Open transactions could so nearly do this if only it used the math it claims it should be using instead of some apparently kiddie mockup version or "insufficient for real use" version of the math it claims it should be using. Darn, so close...
Hi guys!
I'm writing from the beautiful desert land of Sedona, AZ, where I'm on vacation for a few days.
I wanted to address this quote. FYI, Open-Transactions currently generates 1024-bit keys by default. Ultimately I would prefer that it uses 4096-bit keys instead of 1024, but that is not a terribly difficult fix to make. As more software is released based on OT, and as entities move closer towards actual production use, the keysize will be increased. (In other words, I wouldn't look at this as a deal-breaker, but rather as one of a long series of security fixes that naturally occur in this sort of project as it nears production.)

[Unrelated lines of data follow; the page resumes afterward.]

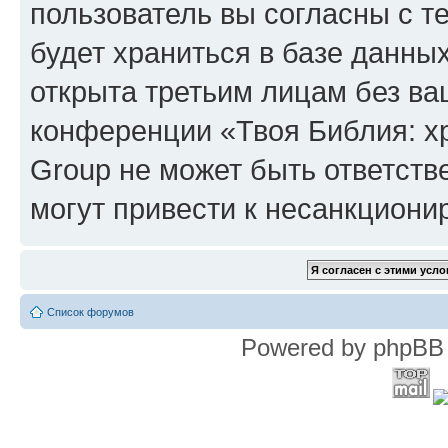
пользователь вы согласны с т
будет храниться в базе данны
открыта третьим лицам без в
конференции «Твоя Библия: х
Group не может быть ответств
могут привести к несанкциони
Список форумов
Powered by phpBB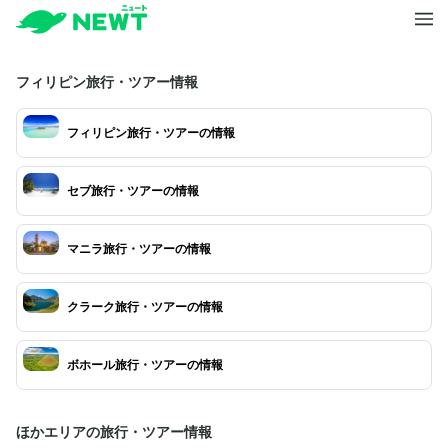
フィリピン旅行・ツアー情報
フィリピン旅行・ツアーの情報
セブ旅行・ツアーの情報
マニラ旅行・ツアーの情報
クラーク旅行・ツアーの情報
ボホール旅行・ツアーの情報
ほかエリアの旅行・ツアー情報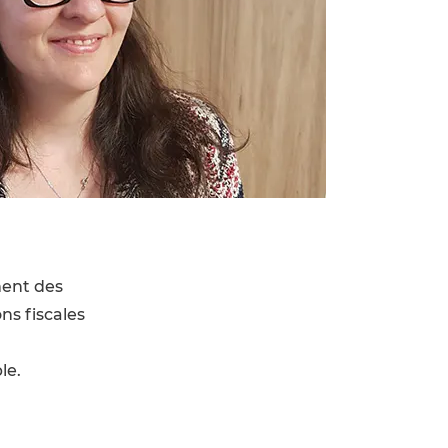
ent des 
s fiscales
le.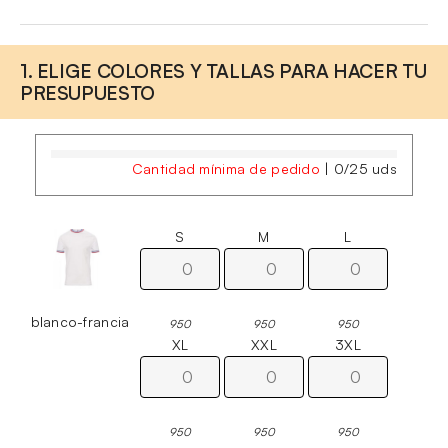
1. ELIGE COLORES Y TALLAS PARA HACER TU
PRESUPUESTO
Cantidad mínima de pedido
|
0
/
25
uds
S
M
L
blanco-francia
950
950
950
XL
XXL
3XL
950
950
950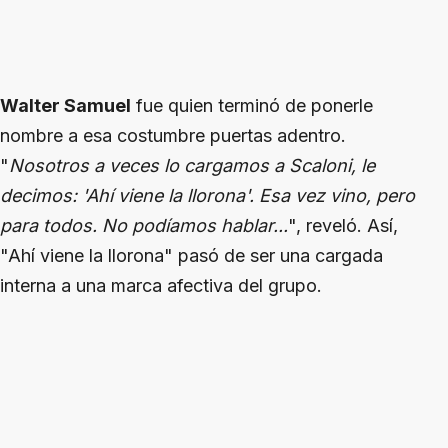
Walter Samuel
fue quien terminó de ponerle
nombre a esa costumbre puertas adentro.
"
Nosotros a veces lo cargamos a Scaloni, le
decimos: 'Ahí viene la llorona'. Esa vez vino, pero
para todos. No podíamos hablar...
", reveló. Así,
"Ahí viene la llorona" pasó de ser una cargada
interna a una marca afectiva del grupo.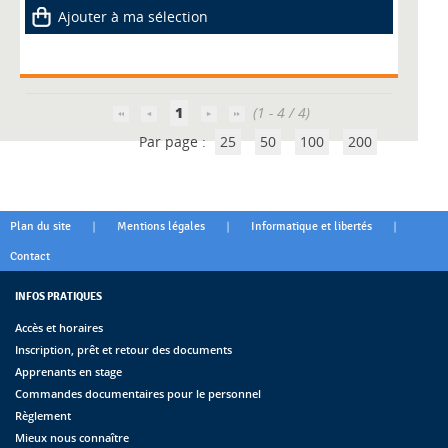
Ajouter à ma sélection
1
(1 - 4 / 4)
Par page :
25
50
100
200
|
|
|
Plan du site
Mentions légales
Informatique et libertés
Contact
INFOS PRATIQUES
Accès et horaires
Inscription, prêt et retour des documents
Apprenants en stage
Commandes documentaires pour le personnel
Règlement
Mieux nous connaître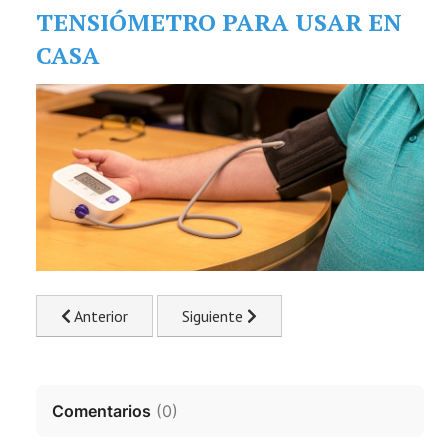
TENSIÓMETRO PARA USAR EN
CASA
Previous article: Endoscopia: El peor día de mi vida
Next article: ¿Qué es la presión arterial
Anterior
Siguiente
Comentarios
(
0
)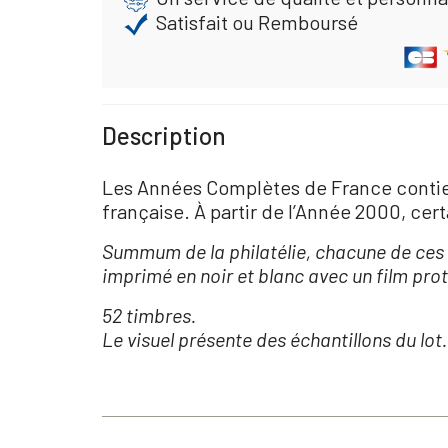
Satisfait ou Remboursé
Description
Les Années Complètes de France contienn
française. À partir de l’Année 2000, cert
Summum de la philatélie, chacune de ces a
imprimé en noir et blanc avec un film prot
52 timbres.
Le visuel présente des échantillons du lot.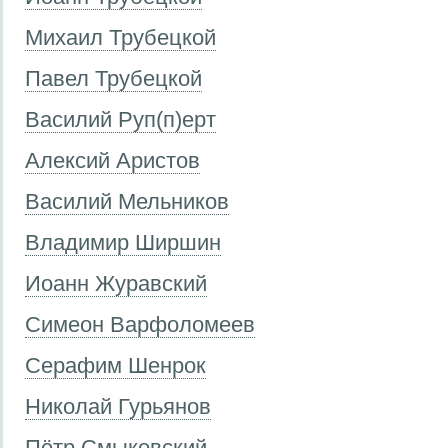
Михаил Трубецкой
Павел Трубецкой
Василий Руп(п)ерт
Алексий Аристов
Василий Мельников
Владимир Ширшин
Иоанн Журавский
Симеон Варфоломеев
Серафим Шенрок
Николай Гурьянов
Пётр Смыковский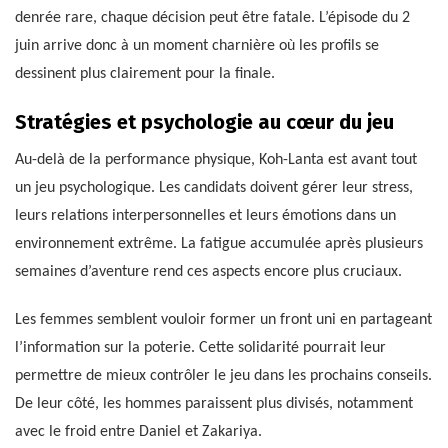
denrée rare, chaque décision peut être fatale. L’épisode du 2
juin arrive donc à un moment charnière où les profils se
dessinent plus clairement pour la finale.
Stratégies et psychologie au cœur du jeu
Au-delà de la performance physique, Koh-Lanta est avant tout
un jeu psychologique. Les candidats doivent gérer leur stress,
leurs relations interpersonnelles et leurs émotions dans un
environnement extrême. La fatigue accumulée après plusieurs
semaines d’aventure rend ces aspects encore plus cruciaux.
Les femmes semblent vouloir former un front uni en partageant
l’information sur la poterie. Cette solidarité pourrait leur
permettre de mieux contrôler le jeu dans les prochains conseils.
De leur côté, les hommes paraissent plus divisés, notamment
avec le froid entre Daniel et Zakariya.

Similarly, the (untraceable) digital cash currently uses Lucre, which uses Wagner's algorithm and incorporates the SHA-1 hash. SHA-1 has had weaknesses uncovered over the past few years, though I'm not sure of their implications towards Chaumian blinding. This is fine: the whole idea of OT is similar to PGP: that it's easy to swap in new algorithms as the old ones expire. So on OT, it's not difficult to make new subclasses of OTToken and OTMint that use new algorithms.
(FYI, I have already obtained the source code for 2 new cash algorithms--Chaum and Brands--so these will be available within OT at some point in the future. Again, this is the sort of easy change that will probably happen once OT starts nearing production use.)